If it wasn’t for the title appearing over the credits, you could easily be fooled into believing that you’d inserted some lightweight rip-off of The Hangover for the first half-hour of Aftershock, Nicolas Lopez’s melding of the disaster and horror movie genres. We watch with impatient bemusement as three rather unlikeable Americans tour the nightclubs of Chile, hoping to get laid but mostly just getting drunk and grouchy with one another. If it’s a ruse to lull us into complacency then it fails, and if it’s an attempt at character development then that long half-hour is only partially successful. We learn which of the three men is the biggest knob and which is the most pathetic, but little else. But the earthquake which rips their lives apart with sudden and unyielding intensity signals not only a seismic shift in the lives of our companions but in the tone and pace of the movie itself. For the following hour we’re carried along on a ferocious, unrelenting tide of disaster and brutal misfortune which is almost exhausting to watch. Things go seriously awry in the final reel, but until then Aftershock is a real edge-of-your-seat thriller.

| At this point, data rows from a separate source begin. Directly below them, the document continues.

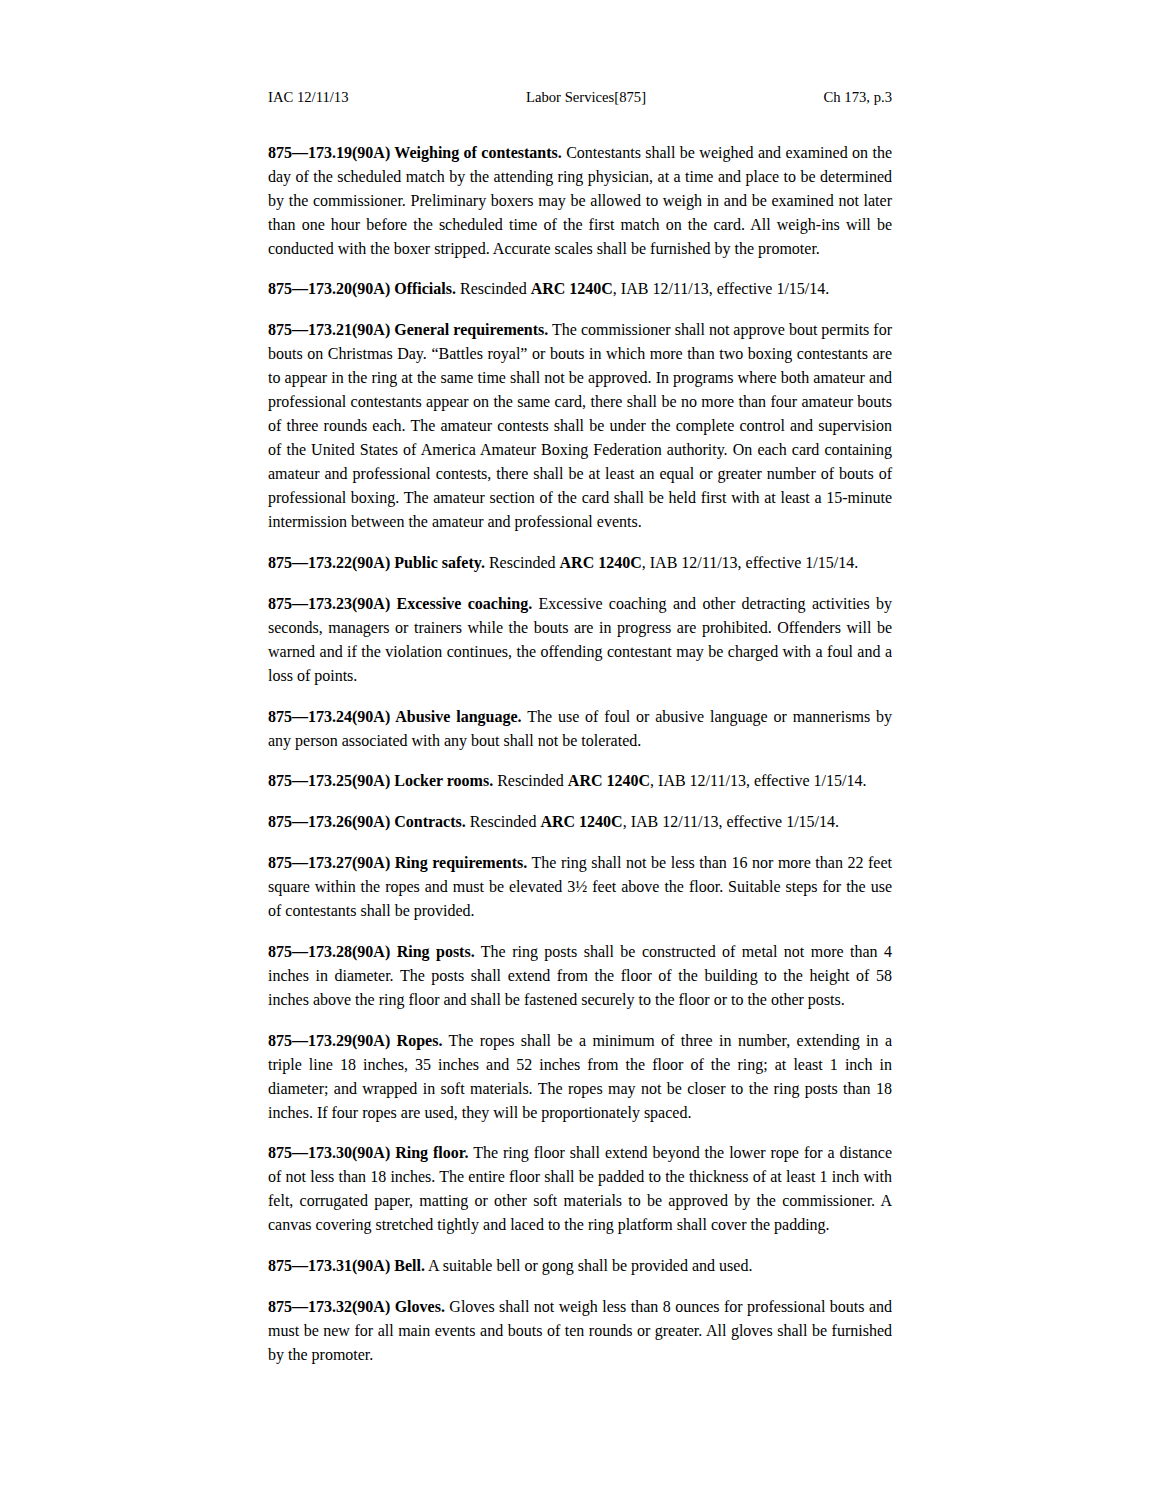IAC 12/11/13
Labor Services[875]
Ch 173, p.3
875—173.19(90A) Weighing of contestants. Contestants shall be weighed and examined on the day of the scheduled match by the attending ring physician, at a time and place to be determined by the commissioner. Preliminary boxers may be allowed to weigh in and be examined not later than one hour before the scheduled time of the first match on the card. All weigh-ins will be conducted with the boxer stripped. Accurate scales shall be furnished by the promoter.
875—173.20(90A) Officials. Rescinded ARC 1240C, IAB 12/11/13, effective 1/15/14.
875—173.21(90A) General requirements. The commissioner shall not approve bout permits for bouts on Christmas Day. “Battles royal” or bouts in which more than two boxing contestants are to appear in the ring at the same time shall not be approved. In programs where both amateur and professional contestants appear on the same card, there shall be no more than four amateur bouts of three rounds each. The amateur contests shall be under the complete control and supervision of the United States of America Amateur Boxing Federation authority. On each card containing amateur and professional contests, there shall be at least an equal or greater number of bouts of professional boxing. The amateur section of the card shall be held first with at least a 15-minute intermission between the amateur and professional events.
875—173.22(90A) Public safety. Rescinded ARC 1240C, IAB 12/11/13, effective 1/15/14.
875—173.23(90A) Excessive coaching. Excessive coaching and other detracting activities by seconds, managers or trainers while the bouts are in progress are prohibited. Offenders will be warned and if the violation continues, the offending contestant may be charged with a foul and a loss of points.
875—173.24(90A) Abusive language. The use of foul or abusive language or mannerisms by any person associated with any bout shall not be tolerated.
875—173.25(90A) Locker rooms. Rescinded ARC 1240C, IAB 12/11/13, effective 1/15/14.
875—173.26(90A) Contracts. Rescinded ARC 1240C, IAB 12/11/13, effective 1/15/14.
875—173.27(90A) Ring requirements. The ring shall not be less than 16 nor more than 22 feet square within the ropes and must be elevated 3½ feet above the floor. Suitable steps for the use of contestants shall be provided.
875—173.28(90A) Ring posts. The ring posts shall be constructed of metal not more than 4 inches in diameter. The posts shall extend from the floor of the building to the height of 58 inches above the ring floor and shall be fastened securely to the floor or to the other posts.
875—173.29(90A) Ropes. The ropes shall be a minimum of three in number, extending in a triple line 18 inches, 35 inches and 52 inches from the floor of the ring; at least 1 inch in diameter; and wrapped in soft materials. The ropes may not be closer to the ring posts than 18 inches. If four ropes are used, they will be proportionately spaced.
875—173.30(90A) Ring floor. The ring floor shall extend beyond the lower rope for a distance of not less than 18 inches. The entire floor shall be padded to the thickness of at least 1 inch with felt, corrugated paper, matting or other soft materials to be approved by the commissioner. A canvas covering stretched tightly and laced to the ring platform shall cover the padding.
875—173.31(90A) Bell. A suitable bell or gong shall be provided and used.
875—173.32(90A) Gloves. Gloves shall not weigh less than 8 ounces for professional bouts and must be new for all main events and bouts of ten rounds or greater. All gloves shall be furnished by the promoter.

Those three unlikeable Yanks are Gringo (Eli Roth — 2001 Maniacs, Inglourious Basterds — who also co-wrote with Lopez and produced), a slightly old-before-his-time father, his friend, Ariel (Ariel Levy), whose split from his girlfriend has hit him hard, and Ariel’s rich buddy, Pollo (Nicolas Martinez), who believes his wealth gives him the right to behave like a complete a-hole. Together, these three visit wine vineyards during the day and haunt upmarket clubs at night. They’re in a trendy subterranean nightclub with three girls, Irina (Natasha Yarovenko), Kylie (Lorenza Izzo) and her older sister Monica (Andrea Osvart) when an earthquake strikes, ripping the place apart and crushing people beneath falling lighting and furnishings. Ariel loses a hand rescuing a bartender trapped beneath a shelving unit, but otherwise the six make it to the surface relatively unscathed. However, reaching the surface is when their troubles really begin…

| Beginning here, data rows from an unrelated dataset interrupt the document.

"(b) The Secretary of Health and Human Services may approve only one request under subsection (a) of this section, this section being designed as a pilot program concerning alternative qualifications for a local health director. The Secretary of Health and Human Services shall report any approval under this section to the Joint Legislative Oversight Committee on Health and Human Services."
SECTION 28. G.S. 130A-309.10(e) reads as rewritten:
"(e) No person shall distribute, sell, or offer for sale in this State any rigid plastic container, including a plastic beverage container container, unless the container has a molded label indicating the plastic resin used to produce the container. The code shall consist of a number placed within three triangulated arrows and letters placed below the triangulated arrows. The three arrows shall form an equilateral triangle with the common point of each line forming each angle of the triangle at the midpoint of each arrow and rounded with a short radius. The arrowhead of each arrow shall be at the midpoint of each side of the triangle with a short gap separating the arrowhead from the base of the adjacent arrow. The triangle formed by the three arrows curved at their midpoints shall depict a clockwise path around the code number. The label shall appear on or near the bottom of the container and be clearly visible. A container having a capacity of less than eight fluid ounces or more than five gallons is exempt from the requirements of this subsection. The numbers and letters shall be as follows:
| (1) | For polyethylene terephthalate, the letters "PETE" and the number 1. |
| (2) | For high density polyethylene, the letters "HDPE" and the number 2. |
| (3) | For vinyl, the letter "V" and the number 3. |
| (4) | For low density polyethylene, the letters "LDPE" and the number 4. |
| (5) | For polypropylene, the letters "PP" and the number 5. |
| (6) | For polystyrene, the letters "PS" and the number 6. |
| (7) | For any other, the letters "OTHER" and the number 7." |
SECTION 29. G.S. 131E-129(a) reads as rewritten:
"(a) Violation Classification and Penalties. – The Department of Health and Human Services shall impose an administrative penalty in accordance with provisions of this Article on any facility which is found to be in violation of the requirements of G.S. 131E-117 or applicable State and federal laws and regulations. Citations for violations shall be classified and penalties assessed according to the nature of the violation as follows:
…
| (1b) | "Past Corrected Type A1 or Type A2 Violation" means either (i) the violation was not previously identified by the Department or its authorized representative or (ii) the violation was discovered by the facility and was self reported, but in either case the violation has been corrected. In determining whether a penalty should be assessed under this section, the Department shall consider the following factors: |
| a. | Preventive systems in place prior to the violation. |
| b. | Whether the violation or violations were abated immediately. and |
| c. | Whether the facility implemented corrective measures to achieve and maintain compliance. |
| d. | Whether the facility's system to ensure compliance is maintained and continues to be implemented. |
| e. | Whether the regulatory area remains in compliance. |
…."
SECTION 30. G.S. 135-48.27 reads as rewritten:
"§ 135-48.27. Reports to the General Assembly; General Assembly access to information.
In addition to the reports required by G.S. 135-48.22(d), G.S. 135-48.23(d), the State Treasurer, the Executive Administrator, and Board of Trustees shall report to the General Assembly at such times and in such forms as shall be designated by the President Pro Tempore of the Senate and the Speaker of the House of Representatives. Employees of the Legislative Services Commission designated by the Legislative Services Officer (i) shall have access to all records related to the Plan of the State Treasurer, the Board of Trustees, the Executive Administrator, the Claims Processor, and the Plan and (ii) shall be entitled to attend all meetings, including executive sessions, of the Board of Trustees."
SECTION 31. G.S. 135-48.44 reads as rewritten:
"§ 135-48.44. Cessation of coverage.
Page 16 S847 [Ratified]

If nothing else, Aftershock provides a compelling insight into the chaos and anarchy that quickly prevail in an extreme situation during which the protection (or oppression, depending on your viewpoint) of law enforcement is temporarily compromised. The situation in Aftershock isn’t helped by the fact that the earthquake has enabled a large number of prisoners to escape from the local prison. Almost immediately, the greater danger faced by our six is from humans rather than nature — and not just from those escaped prisoners. Terrified civilians desperate to protect their families are more likely to shoot those seeking help than to give them shelter…

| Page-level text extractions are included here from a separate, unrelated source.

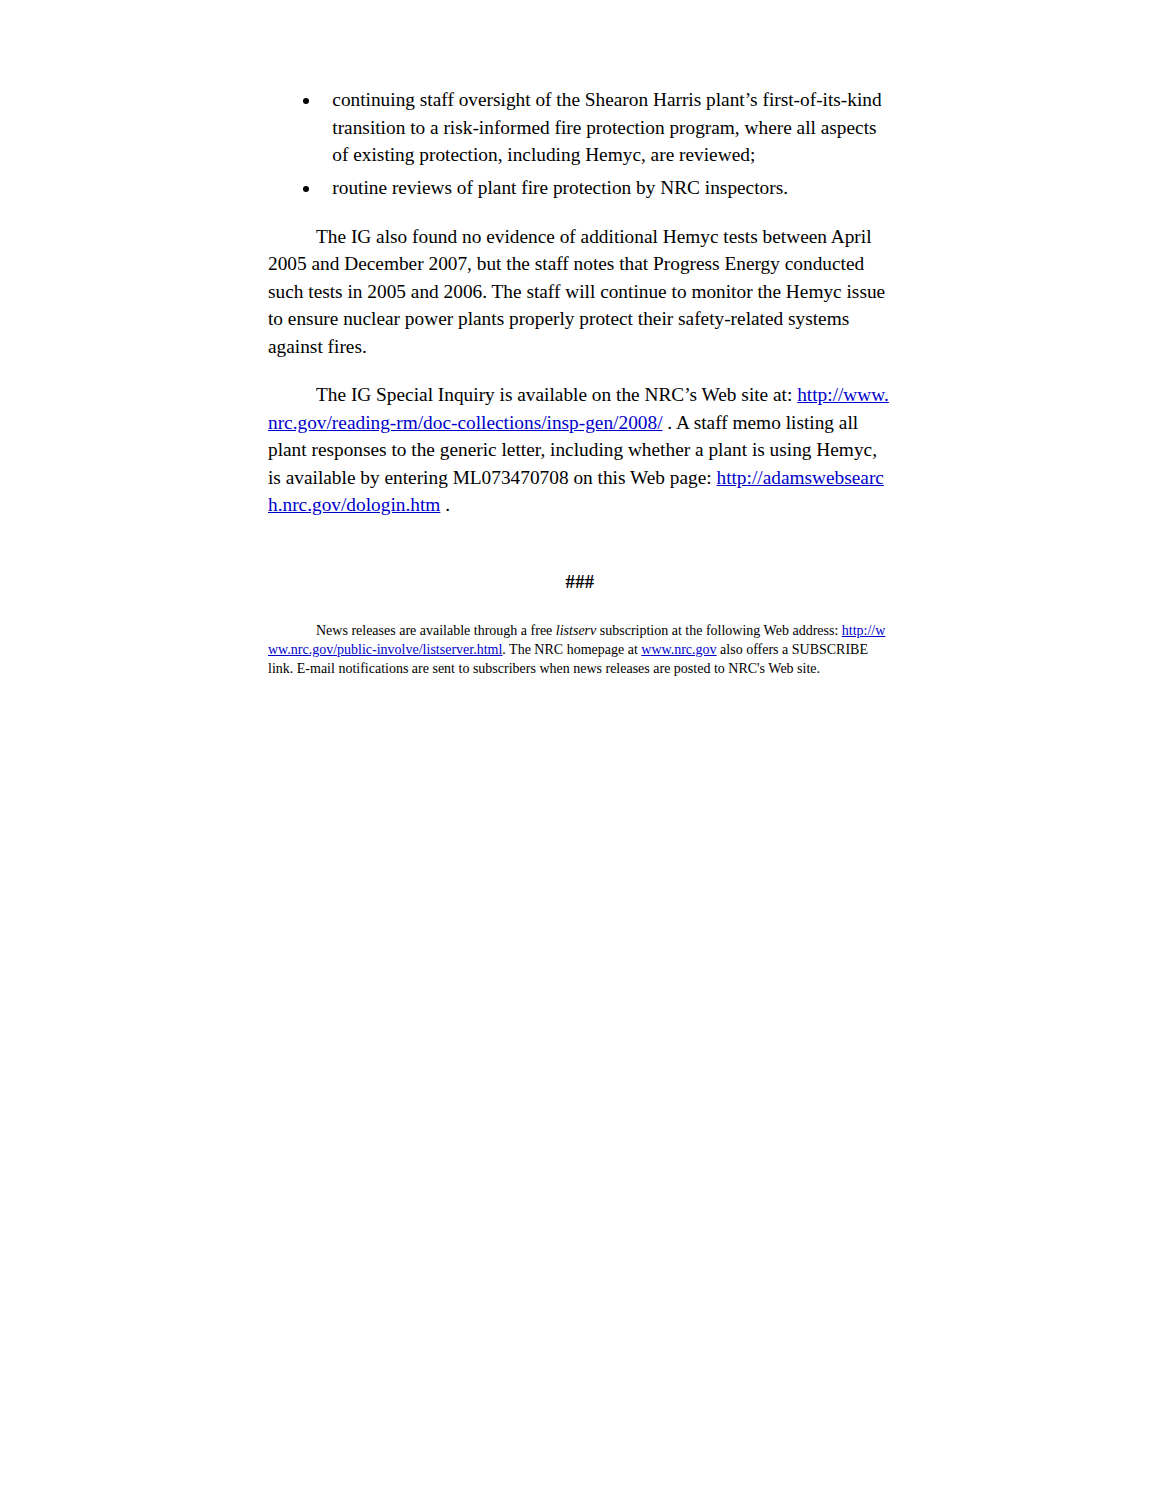continuing staff oversight of the Shearon Harris plant’s first-of-its-kind transition to a risk-informed fire protection program, where all aspects of existing protection, including Hemyc, are reviewed;
routine reviews of plant fire protection by NRC inspectors.
The IG also found no evidence of additional Hemyc tests between April 2005 and December 2007, but the staff notes that Progress Energy conducted such tests in 2005 and 2006. The staff will continue to monitor the Hemyc issue to ensure nuclear power plants properly protect their safety-related systems against fires.
The IG Special Inquiry is available on the NRC’s Web site at: http://www.nrc.gov/reading-rm/doc-collections/insp-gen/2008/ . A staff memo listing all plant responses to the generic letter, including whether a plant is using Hemyc, is available by entering ML073470708 on this Web page: http://adamswebsearch.nrc.gov/dologin.htm .
###
News releases are available through a free listserv subscription at the following Web address: http://www.nrc.gov/public-involve/listserver.html. The NRC homepage at www.nrc.gov also offers a SUBSCRIBE link. E-mail notifications are sent to subscribers when news releases are posted to NRC's Web site.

Lopez piles on the suspense with every twist of the storyline. Moral conundrums are raised — ‘would you rather kill two people than one?’ reasons a fireman trapped in his cab as he beseeches Pollo to cut away the pole that traps him, even though to do so would certainly kill his badly injured colleague — and more often than not what we would consider the right choice results in the death of someone. And Aftershock follows no genre template with its random order of deaths. Those you would expect to survive — or at least live longest — are killed unexpectedly, forcing a previously relatively minor character to step forward and become the focal point, if only until they too meet their grisly fate. This democratic distribution of fatal risk is unsettling for an audience — we literally don’t know what is going to happen next, or when it will happen, or to whom. Death can come at the most unexpected moments and in the most arbitrary of ways to anyone.
Aftershock doesn’t have many fans — but it has a huge amount of detractors — and it’s true that it isn’t without faults. We seem to wait forever for something to happen while we watch what looks like an extended version of one of those adverts for a youth-oriented alcoholic drink, and despite taking all this time the characters remain stereotypical yet sketchily drawn. There’s also an unforgivable transformation of one character from victim to crazed killer which really doesn’t work and does, in fact, seriously harm the picture. But then these are all the kind of faults that can be found in movies with much better reputations than Aftershock. There seems to be something of a herd mentality in the bashing of this movie, so it’s worth giving it a look just so you can form your own opinion.